Work instructions:
All entries below need to be written out exactly, but without their pictures.

Saved entries:
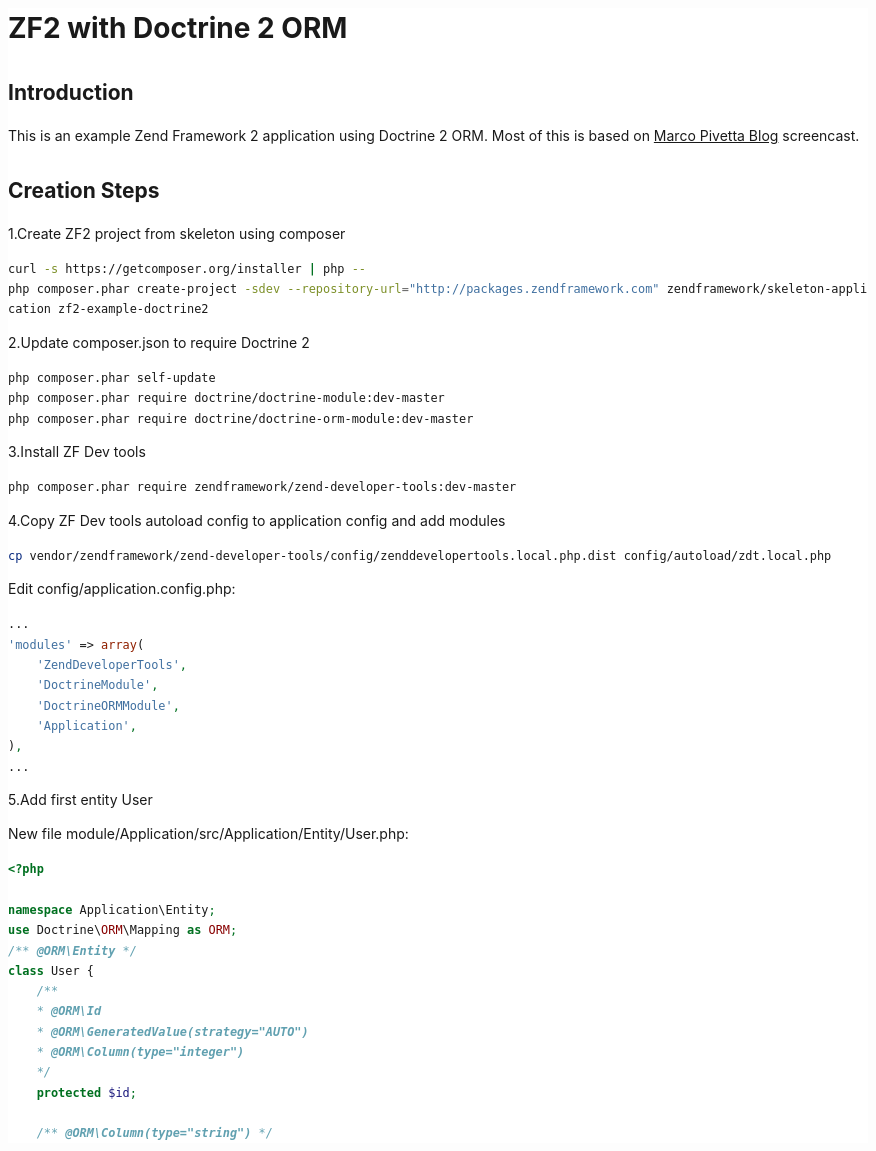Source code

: ZF2 with Doctrine 2 ORM
=======================

Introduction
------------
This is an example Zend Framework 2 application using Doctrine 2 ORM. Most of this is based on [Marco Pivetta Blog](http://marco-pivetta.com/doctrine-orm-zf2-tutorial/) screencast.

Creation Steps
--------------

1.Create ZF2 project from skeleton using composer

```bash
curl -s https://getcomposer.org/installer | php --
php composer.phar create-project -sdev --repository-url="http://packages.zendframework.com" zendframework/skeleton-application zf2-example-doctrine2
```

2.Update composer.json to require Doctrine 2

```bash
php composer.phar self-update
php composer.phar require doctrine/doctrine-module:dev-master
php composer.phar require doctrine/doctrine-orm-module:dev-master
```

3.Install ZF Dev tools

```bash
php composer.phar require zendframework/zend-developer-tools:dev-master
```

4.Copy ZF Dev tools autoload config to application config and add modules

```bash
cp vendor/zendframework/zend-developer-tools/config/zenddevelopertools.local.php.dist config/autoload/zdt.local.php
```

Edit config/application.config.php:

```php
...
'modules' => array(
    'ZendDeveloperTools',
    'DoctrineModule',
    'DoctrineORMModule',
    'Application',
),
...
```

5.Add first entity User

New file module/Application/src/Application/Entity/User.php:

```php
<?php

namespace Application\Entity;
use Doctrine\ORM\Mapping as ORM;
/** @ORM\Entity */
class User {
    /**
    * @ORM\Id
    * @ORM\GeneratedValue(strategy="AUTO")
    * @ORM\Column(type="integer")
    */
    protected $id;

    /** @ORM\Column(type="string") */
```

Response below:
Source code

: ZF2 with Doctrine 2 ORM
=======================

Introduction
------------
This is an example Zend Framework 2 application using Doctrine 2 ORM. Most of this is based on [Marco Pivetta Blog](http://marco-pivetta.com/doctrine-orm-zf2-tutorial/) screencast.

Creation Steps
--------------

1.Create ZF2 project from skeleton using composer

```bash
curl -s https://getcomposer.org/installer | php --
php composer.phar create-project -sdev --repository-url="http://packages.zendframework.com" zendframework/skeleton-application zf2-example-doctrine2
```

2.Update composer.json to require Doctrine 2

```bash
php composer.phar self-update
php composer.phar require doctrine/doctrine-module:dev-master
php composer.phar require doctrine/doctrine-orm-module:dev-master
```

3.Install ZF Dev tools

```bash
php composer.phar require zendframework/zend-developer-tools:dev-master
```

4.Copy ZF Dev tools autoload config to application config and add modules

```bash
cp vendor/zendframework/zend-developer-tools/config/zenddevelopertools.local.php.dist config/autoload/zdt.local.php
```

Edit config/application.config.php:

```php
...
'modules' => array(
    'ZendDeveloperTools',
    'DoctrineModule',
    'DoctrineORMModule',
    'Application',
),
...
```

5.Add first entity User

New file module/Application/src/Application/Entity/User.php:

```php
<?php

namespace Application\Entity;
use Doctrine\ORM\Mapping as ORM;
/** @ORM\Entity */
class User {
    /**
    * @ORM\Id
    * @ORM\GeneratedValue(strategy="AUTO")
    * @ORM\Column(type="integer")
    */
    protected $id;

    /** @ORM\Column(type="string") */
```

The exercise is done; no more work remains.